EB_AUTO: A Microsoft Excel^TM based point surface energy balance melt model for glacier and snow melt studies

Introduction

'EB_AUTO' is a Microsoft Excel^TM Workbook containing a point surface energy balance model for a snow or ice surface. EB_AUTO incorporates a large amount of previous research on the surface energy balance of snow and ice and presents it in an easy to use form. The model contains a visual basic macro which calculates the fluxes of net shortwave and net longwave radiation, turbulent sensible and latent heat and melt at a point on a melting snow or ice surface, using hourly inputs of incoming shortwave radiation (W m^-2), air temperature (°C), air vapour pressure (Pa) and wind speed (m s^-1). The latitude, longitude, slope angle, slope aspect, elevation, local temperature lapse rate, albedo and aerodynamic roughness of the study site, and elevation of the meteorological station can be specified at the start of the model run, making the model easily transferable and suitable for inter-site comparisons and modelling experiments. An output file containing the hourly and daily rates, and totals, of each energy flux in units of mm water equivalent melt is generated. The advantages of the model are:

1. it requires only a laptop or PC running standards Microsoft Windows software, enabling it to be used at a desktop or in the field;
2. it can be quickly adapted to different sites or meteorological data formats and it is well suited to modelling experiments;
3. its simplicity and flexibility make it ideal as a teaching tool

Downloads

• EB_AUTO Workbook: Microsoft Excel Workbook containing the energy balance model
• Printable Instructions: a 'read me' PDF Document contain information about running the model.
• Sample Excel meteorological file : from a glacier in southern Iceland, showing the format required for the input data.

Reference

Reference should be given to the following paper in any reports or papers using EB_AUTO:

Brock, B.W. and N.S. Arnold. 2000. A spreadsheet-based (Microsoft Excel) point surface energy balance model for glacier and snow melt studies. Earth Surface Processes and Landforms. 25, 649-658.

Further information

EB_AUTO is a modified version of the model described in detail in Brock and Arnold (2000). The input meteorological data need to be arranged in a Microsoft Excel Worksheet/book in six columns: day of year; hour; incoming shortwave radiation; air vapour pressure; air temperature and wind speed and recorded at an hourly interval. The model uses an astronomical calculation to locate the position of the sun relative to the target at an hourly resolution. Comparison of measured and theoretical incoming shortwave radiation enables an estimate of cloud cover and the ratio of direct and diffuse shortwave radiation. Direct shortwave radiation is corrected for the site slope and aspect; both direct and diffuse incoming shortwave radiation are converted to net shortwave radiation using the surface albedo. Outgoing longwave radiation is assumed to be a constant for a black body at 0°C. Incoming longwave radiation is calculated from air temperature and estimated cloud cover using the Stefan-Bolzmann relationship. The turbulent fluxes assume air vapour pressure, humidity and wind speed are measured at 2 m above the surface. Air vapour pressure can be calculated from air temperature and relative humidity using standard formulae. The turbulent fluxes are calculated from gradients of wind speed, temperature and vapour pressure between the surface and the measurement height, using the Monin-Obukhov similarity equations to account for atmospheric stability above melting snow and ice surfaces. The model uses an iterative procedure to optimise the value of the Monin-Obukhov length scale.

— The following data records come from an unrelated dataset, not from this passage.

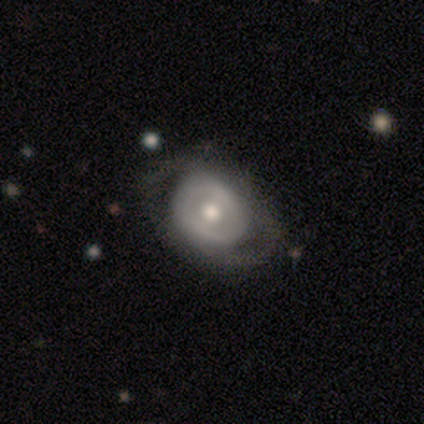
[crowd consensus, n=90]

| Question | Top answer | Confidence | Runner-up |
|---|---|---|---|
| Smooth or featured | featured or disk | 58% | smooth (36%) |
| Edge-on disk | no | 100% | — |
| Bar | no | 62% | weak (31%) |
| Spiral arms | no | 56% | yes (44%) |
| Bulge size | moderate | 69% | small (23%) |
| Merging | none | 49% | minor disturbance (29%) |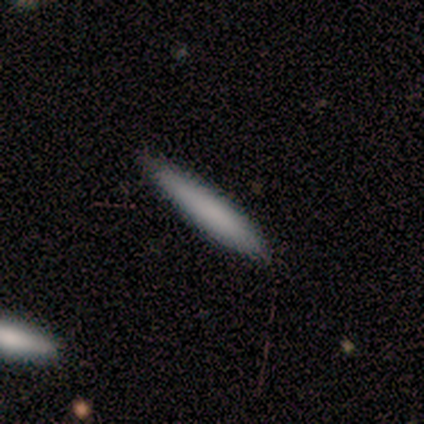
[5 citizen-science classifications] smooth 60%, featured or disk 40%, star or artifact 0%. Down the decision tree: how rounded — cigar-shaped (67%); merging — none (100%).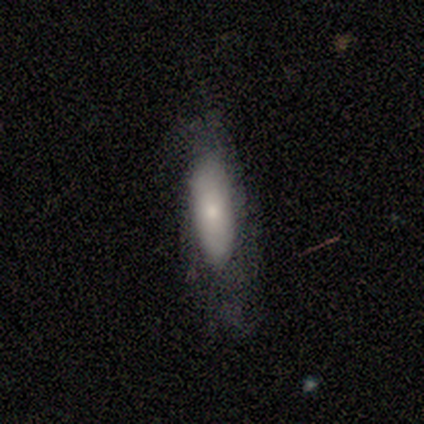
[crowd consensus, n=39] smooth 79%, featured or disk 15%, star or artifact 5%. Down the decision tree: how rounded — in between (58%); merging — none (54%).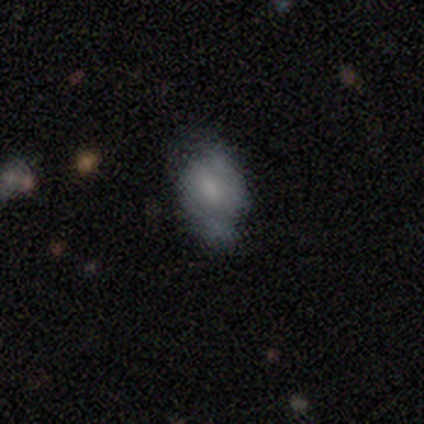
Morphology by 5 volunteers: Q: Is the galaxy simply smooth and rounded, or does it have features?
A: featured or disk — 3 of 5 (60%).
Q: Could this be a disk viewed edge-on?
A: no — 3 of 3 (100%).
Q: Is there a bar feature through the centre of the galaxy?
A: no — 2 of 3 (67%).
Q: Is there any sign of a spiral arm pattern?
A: yes — 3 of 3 (100%).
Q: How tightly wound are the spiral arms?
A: tight — 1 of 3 (33%, tied with medium and loose).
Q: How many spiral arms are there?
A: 2 — 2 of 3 (67%).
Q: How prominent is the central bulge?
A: moderate — 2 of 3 (67%).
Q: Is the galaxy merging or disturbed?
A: none — 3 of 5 (60%).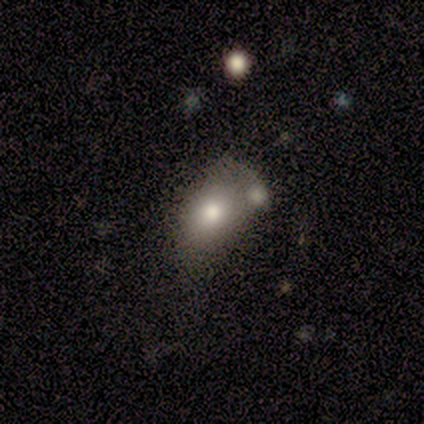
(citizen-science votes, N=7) A smooth galaxy with no disk features (100%) that is in between round and cigar-shaped (100%). Merging: merger (57%).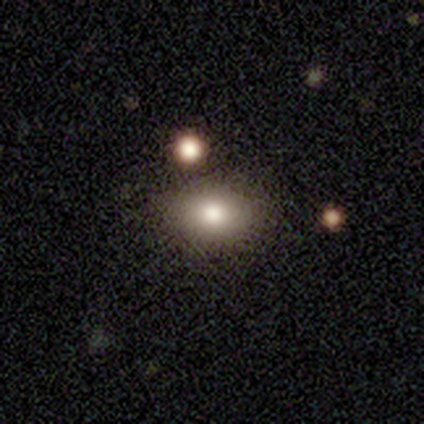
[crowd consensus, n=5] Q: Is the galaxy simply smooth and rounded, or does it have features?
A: smooth — 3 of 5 (60%).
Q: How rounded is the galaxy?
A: in between — 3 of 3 (100%).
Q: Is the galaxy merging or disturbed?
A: none — 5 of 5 (100%).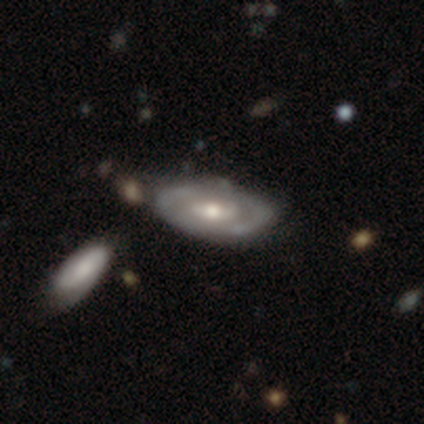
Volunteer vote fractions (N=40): Smooth or featured?
  - featured or disk: 78% *
  - smooth: 20%
  - star or artifact: 2%
Edge-on disk?
  - no: 97% *
  - yes: 3%
Bar?
  - no: 60% *
  - weak: 33%
  - strong: 7%
Spiral arms?
  - yes: 57% *
  - no: 43%
Spiral winding?
  - medium: 41% *
  - tight: 29%
  - loose: 29%
Spiral arm count?
  - can't tell: 53% *
  - 2: 47%
  - 1: 0%
  - 3: 0%
  - 4: 0%
  - more than 4: 0%
Bulge size?
  - moderate: 63% *
  - small: 30%
  - large: 7%
  - dominant: 0%
  - none: 0%
Merging?
  - none: 41% *
  - minor disturbance: 15%
  - major disturbance: 8%
  - merger: 8%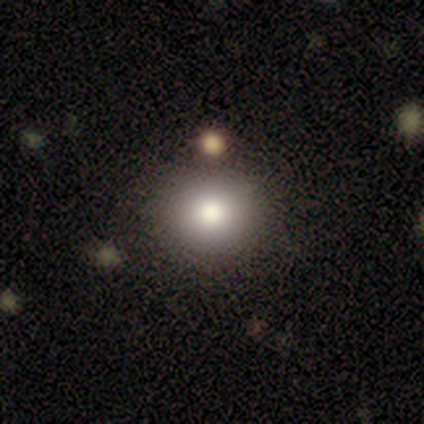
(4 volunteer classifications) Volunteers were most divided on "merging": merger: 50%, none: 25%, minor disturbance: 25%, major disturbance: 0%. More confident: how rounded — round (100%); smooth or featured — smooth (75%).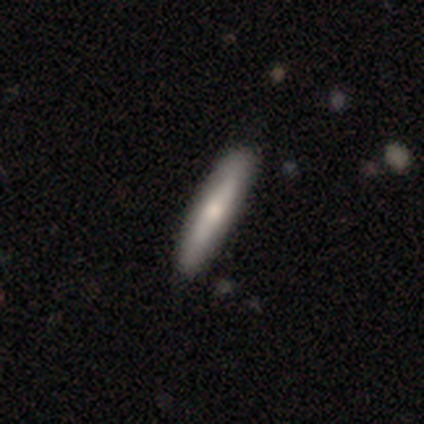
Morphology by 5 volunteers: Smooth or featured: smooth — 60% (featured or disk — 40%)
How rounded: cigar-shaped — 100%
Merging: none — 80% (minor disturbance — 20%)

The energy fluxes and surface melt rate are strongly influenced by the surface albedo and aerodynamic roughness length specified for the study site. See papers by Brock and others (2000 and 2006) for discussion of these surface variables and their parameterisation.

Two modifications to the original 2000 version of EB_AUTO have been made:

1. Daytime cloud cover is estimated by comparing the measured and potential incoming shortwave radiation flux. This method does not work in hours of darkness and cloud cover is set to 0.5 between sunset and sunrise. To use a different night time cloud cover (between 0.0 for clear sky to 1.0 for overcast) change the final value in the Cell X2 formula.
2. The decrease in air density with increasing elevation above mean sea level is now incorporated into the calculation of the turbulent fluxes.

References

Brock, B.W. and N.S. Arnold. 2000. A spreadsheet-based (Microsoft Excel) point surface energy balance model for glacier and snow melt studies. Earth Surface Processes and Landforms. 25, 649-658.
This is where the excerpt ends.